Coderabbit also has IDE extensions: https://www.coderabbit.ai/ide - I think the separate webpage exists for org level configurations and overviews. These "best practices" are probably defined on a team level to ensure everyone uses the same code-style and things like that

I'm not sure if "just a website to copypaste code and get reviews" is really a good idea. Maybe for juniors that want to review one class or method or something. But usually code is spread across multiple files, and structural refactor opportunities are on a larger scale then just a couple files

[–] YUART@feddit.org 2 points 1 month ago

Hi, thanks for sharing the info, appreciated

[–] achacon@lile.cl 2 points 1 month ago (1 children)

@YUART what would be tje difference to do it with Zed or Avante (nvim) directly? I already ask sometimes to my editor for refactor a code. I also somtimes copy and paste it to Lumo (from proton)

[–] YUART@feddit.org -1 points 1 month ago (1 children)

I believe those are tools that use general-purpose LLMs, which aren't tuned for refactoring specifically.

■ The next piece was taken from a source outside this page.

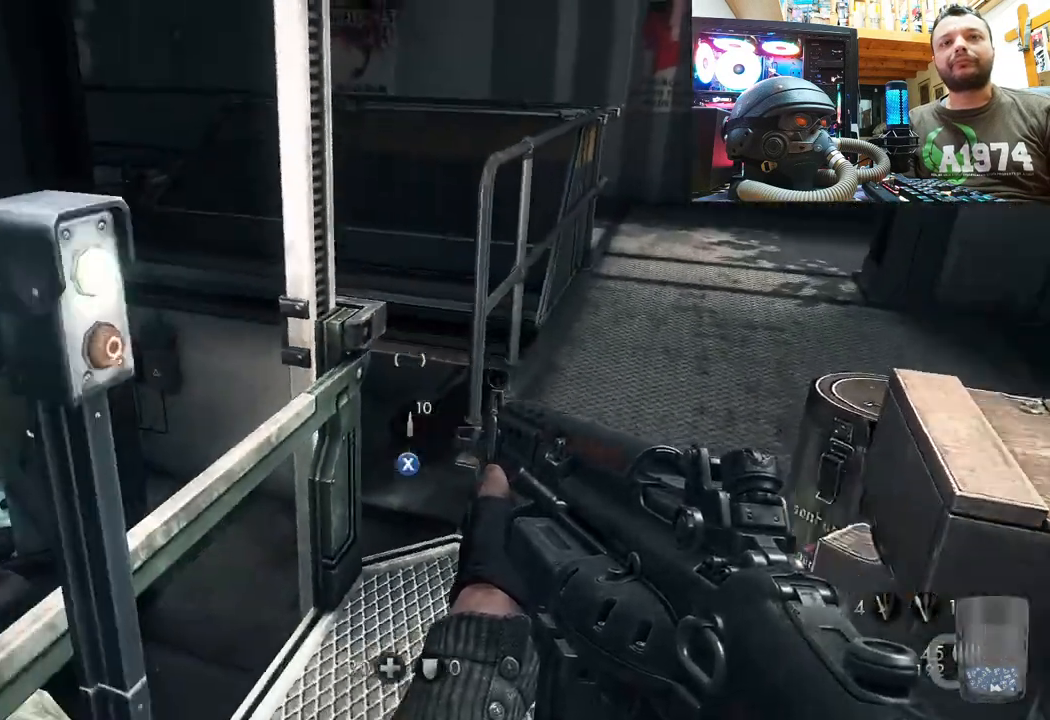
{"buttons": [], "left_stick": "up", "right_stick": "right", "events": [[100, "right_stick", "center"], [333, "right_stick", "right"], [450, "left_stick", "up"]]}
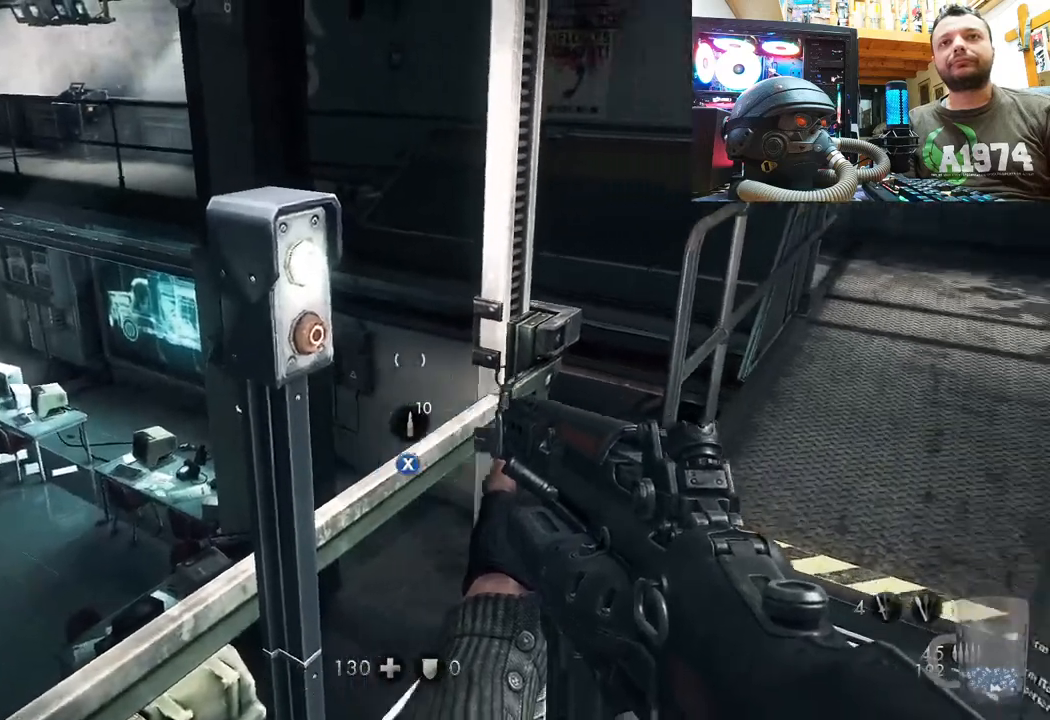
{"buttons": [], "left_stick": "up-right", "right_stick": "down-left", "events": [[200, "right_stick", "center"], [300, "left_stick", "up-right"], [500, "right_stick", "down-left"]]}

So I guess a specifically tuned tool for refactoring will beat those you mentioned in refactoring tasks.

I also imagine a tool that is not AI-driven. While AI will be used for sure for some checks, I believe static checks and other "computable" heuristics will produce better output faster. I don't want to throw a bunch of prompts into AI and sell mediocre-quality software to people.

But overall, I think about what you said, but from another perspective - why have a separate webpage if such of helper can be built into IDE/editor? I think this is harder to do than to create a webpage, but maybe this will be better for users (developers).

[–] achacon@lile.cl 3 points 1 month ago (1 children)

@YUART yes too, i thibk will be hard to hace another tab just for that purpose. And for refactoring you must know what refactor, I mean, I know when a name is no the best or the code was repeated or a code produce a n+1 problem, so when I ask for refactor to an LLM I make a specific query and not just: refactor it

[–] YUART@feddit.org 1 points 1 month ago

That's true, and that's a hard part. I have some ideas on how to solve that problem, but I can't prove anything because this is the first time I'm working on a helper like that one.

That's also the reason why I decided to ask people - there is no point in engaging in complex problem-solving, like for that tool, to only find out that no one actually needs it

[–] PokerChips@programming.dev 2 points 1 month ago

Make an open source project for this. I'd love something like this for neovim. Not that I ever have any novel code to leak but I still find it odd that we just invite businesses to just spy on our code.